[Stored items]
********************

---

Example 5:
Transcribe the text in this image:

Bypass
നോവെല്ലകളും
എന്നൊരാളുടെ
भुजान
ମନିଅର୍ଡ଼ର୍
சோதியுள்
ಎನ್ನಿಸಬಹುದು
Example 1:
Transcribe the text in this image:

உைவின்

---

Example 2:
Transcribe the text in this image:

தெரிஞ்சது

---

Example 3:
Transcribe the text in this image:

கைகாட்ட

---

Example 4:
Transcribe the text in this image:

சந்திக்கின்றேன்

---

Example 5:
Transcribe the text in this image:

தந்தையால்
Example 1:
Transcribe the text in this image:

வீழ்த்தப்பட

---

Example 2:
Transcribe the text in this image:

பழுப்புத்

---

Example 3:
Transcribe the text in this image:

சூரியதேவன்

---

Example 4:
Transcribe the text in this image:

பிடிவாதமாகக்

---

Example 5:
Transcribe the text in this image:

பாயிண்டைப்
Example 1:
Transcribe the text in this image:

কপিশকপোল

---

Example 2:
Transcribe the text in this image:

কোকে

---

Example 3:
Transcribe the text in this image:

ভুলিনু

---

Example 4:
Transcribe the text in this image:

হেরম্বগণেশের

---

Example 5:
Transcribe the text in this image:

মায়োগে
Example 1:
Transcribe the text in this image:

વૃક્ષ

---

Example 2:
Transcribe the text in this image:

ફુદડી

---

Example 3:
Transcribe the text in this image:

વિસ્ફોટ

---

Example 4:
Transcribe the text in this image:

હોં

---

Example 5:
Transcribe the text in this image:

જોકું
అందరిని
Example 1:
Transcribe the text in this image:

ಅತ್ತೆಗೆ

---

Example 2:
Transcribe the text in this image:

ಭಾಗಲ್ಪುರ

********************

Copy all the data. Match it exactly.

→ **Solution for this problem**
---

Example 5:
Transcribe the text in this image:

Bypass
നോവെല്ലകളും
എന്നൊരാളുടെ
भुजान
ମନିଅର୍ଡ଼ର୍
சோதியுள்
ಎನ್ನಿಸಬಹುದು
Example 1:
Transcribe the text in this image:

உைவின்

---

Example 2:
Transcribe the text in this image:

தெரிஞ்சது

---

Example 3:
Transcribe the text in this image:

கைகாட்ட

---

Example 4:
Transcribe the text in this image:

சந்திக்கின்றேன்

---

Example 5:
Transcribe the text in this image:

தந்தையால்
Example 1:
Transcribe the text in this image:

வீழ்த்தப்பட

---

Example 2:
Transcribe the text in this image:

பழுப்புத்

---

Example 3:
Transcribe the text in this image:

சூரியதேவன்

---

Example 4:
Transcribe the text in this image:

பிடிவாதமாகக்

---

Example 5:
Transcribe the text in this image:

பாயிண்டைப்
Example 1:
Transcribe the text in this image:

কপিশকপোল

---

Example 2:
Transcribe the text in this image:

কোকে

---

Example 3:
Transcribe the text in this image:

ভুলিনু

---

Example 4:
Transcribe the text in this image:

হেরম্বগণেশের

---

Example 5:
Transcribe the text in this image:

মায়োগে
Example 1:
Transcribe the text in this image:

વૃક્ષ

---

Example 2:
Transcribe the text in this image:

ફુદડી

---

Example 3:
Transcribe the text in this image:

વિસ્ફોટ

---

Example 4:
Transcribe the text in this image:

હોં

---

Example 5:
Transcribe the text in this image:

જોકું
అందరిని
Example 1:
Transcribe the text in this image:

ಅತ್ತೆಗೆ

---

Example 2:
Transcribe the text in this image:

ಭಾಗಲ್ಪುರ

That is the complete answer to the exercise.